Over the past several decades, our knowledge about the root cause and physical behavior of the critical failure mechanisms in microelectronic devices has grown significantly. Confidence in the reliability models have lead to more aggressive design rules that have been successfully applied to the latest VLSI technology. One result of improved reliability modeling has been accelerated performance, beyond the expectation of Moore's Law. A consequence of more aggressive design rules has been a reduction in the weight of a single failure mechanism. Hence in modern devices, there is no single failure mode that is more likely to occur than any other as guaranteed by the integration of modern failure physics and modern simulation tools in the design process. The consequence of more advanced reliability modeling tools is a new phenomenon of device failures resulting from a combination of several competing failure mechanism.
Today, reliability device simulators have become an integral part of the design process. These simulators successfully model the most significant physical failure mechanisms in modern electronic devices, such as Time Dependent Dielectric Breakdown (TDDB), Negative Bias Temperature Instability (NBTI), Electromigration (EM) and Hot Carrier Injection (HCI). These mechanisms are modeled throughout the circuit design process so that the system will operate for a minimum expected useful life. Modern chips are composed of tens or hundreds of millions of transistors. Hence, chip level reliability prediction methods are mostly statistical. Reliability prediction tools, now model the failure probability of chips at the end of life by analyzing only the single dominant wearout mechanism. Modern prediction tools do not predict the random, post burn-in, failure rate that would be seen in the field.
Chip and packaged system reliability is still measured by failure rate in FIT. The FIT is a unit, defined as one failure per billion part hours. The semiconductor industry provides an expected FIT for every product that is sold based on operation within the specified conditions of voltage, frequency, heat dissipation and etc. Hence, a system reliability model is a prediction of the expected mean time between failures (MTBF) for an entire system as
the reciprocal of the sum of the FIT rates for every component. The failure rate of a component can be defined in terms of an acceleration factor, AF, as (Equation 1):
where "Number of failures" and "Number of tested" are the number of actual failures that occurred as a fraction of the total number of units subjected to an accelerated test. The acceleration factor, AF, must be supplied by the manufacturer since only they know the failure mechanisms that are being accelerated in the High Temperature Operating Life (HTOL) and it is generally based on a company proprietary variant of the MIL-HDBK-217 approach for accelerated life testing. The true task of reliability modeling, therefore, is to choose an appropriate value for AF based on the physics of the dominant failure mechanisms that would occur in the field for the device.

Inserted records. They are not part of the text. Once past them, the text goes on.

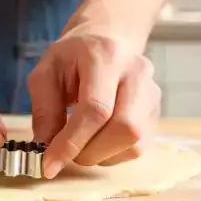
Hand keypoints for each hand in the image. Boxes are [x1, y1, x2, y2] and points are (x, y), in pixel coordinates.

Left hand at [28, 23, 160, 178]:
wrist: (109, 37)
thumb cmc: (74, 56)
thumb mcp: (46, 72)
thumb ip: (44, 110)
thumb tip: (46, 148)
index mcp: (107, 57)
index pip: (96, 108)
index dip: (72, 142)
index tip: (49, 163)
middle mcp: (137, 73)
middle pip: (124, 128)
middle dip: (89, 151)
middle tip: (66, 152)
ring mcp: (152, 92)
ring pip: (135, 142)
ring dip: (101, 155)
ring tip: (81, 144)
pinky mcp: (156, 111)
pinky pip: (138, 147)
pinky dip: (112, 154)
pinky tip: (97, 141)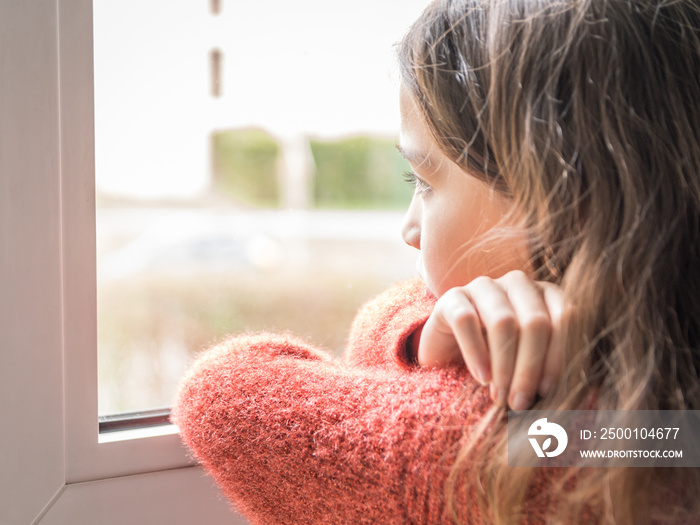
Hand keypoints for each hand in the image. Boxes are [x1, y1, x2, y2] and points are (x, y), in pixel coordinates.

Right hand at [417, 270, 568, 409]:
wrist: (450, 354)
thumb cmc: (500, 361)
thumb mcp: (530, 363)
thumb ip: (552, 370)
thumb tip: (571, 396)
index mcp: (546, 293)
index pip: (565, 317)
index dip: (559, 356)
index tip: (548, 391)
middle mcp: (518, 283)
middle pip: (535, 321)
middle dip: (530, 367)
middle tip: (520, 403)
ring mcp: (483, 286)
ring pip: (503, 321)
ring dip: (504, 365)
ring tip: (500, 396)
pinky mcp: (452, 298)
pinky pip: (466, 321)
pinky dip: (476, 354)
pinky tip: (481, 378)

The HTOL qualification test is usually performed as the final qualification step of a semiconductor manufacturing process. The test consists of stressing some number of parts, usually about 100, for an extended time, usually 1000 hours, at an accelerated voltage and temperature. Two features shed doubt on the accuracy of this procedure. One feature is lack of sufficient statistical data and the second is that companies generally present zero-failure results for their qualification tests. Parts are stressed at relatively low levels to guarantee zero failures during qualification testing in accordance with their guidelines. Zero failures results in zero real data and the true statistical confidence is mathematically imaginary. The assumption, then, is that no more than one failure occurred during the accelerated test and substitute 1/2 failure to circumvent this imaginary confidence dillema. This results, based on our example parameters, in a reported FIT = 5000/AF, which can be almost any value from less than 1 FIT to more than 500 FIT, depending on the conditions and model used for the voltage and temperature acceleration.
The accepted approach for measuring FIT would, in theory, be reasonably appropriate if there is only a single dominant failure mechanism that is excited equally by either voltage or temperature. For example, EM is known to follow Black's equation (described later) and is accelerated by increased stress current in a wire or by increased temperature of the device. If, however, multiple failure mechanisms are responsible for device failures, each failure mechanism should be modeled as an individual "element" in the system and the component survival is modelled as the survival probability of all the "elements" as a function of time.
If multiple failure mechanisms, instead of a single mechanism, are assumed to be time-independent and independent of each other, FIT (constant failure rate approximation) should be a reasonable approximation for realistic field failures. Under the assumption of multiple failure mechanisms, each will be accelerated differently depending on the physics that is responsible for each mechanism. If, however, an HTOL test is performed at an arbitrary voltage and temperature for acceleration based only on a single failure mechanism, then only that mechanism will be accelerated. In that instance, which is generally true for most devices, the reported FIT (especially one based on zero failures) will be meaningless with respect to other failure mechanisms.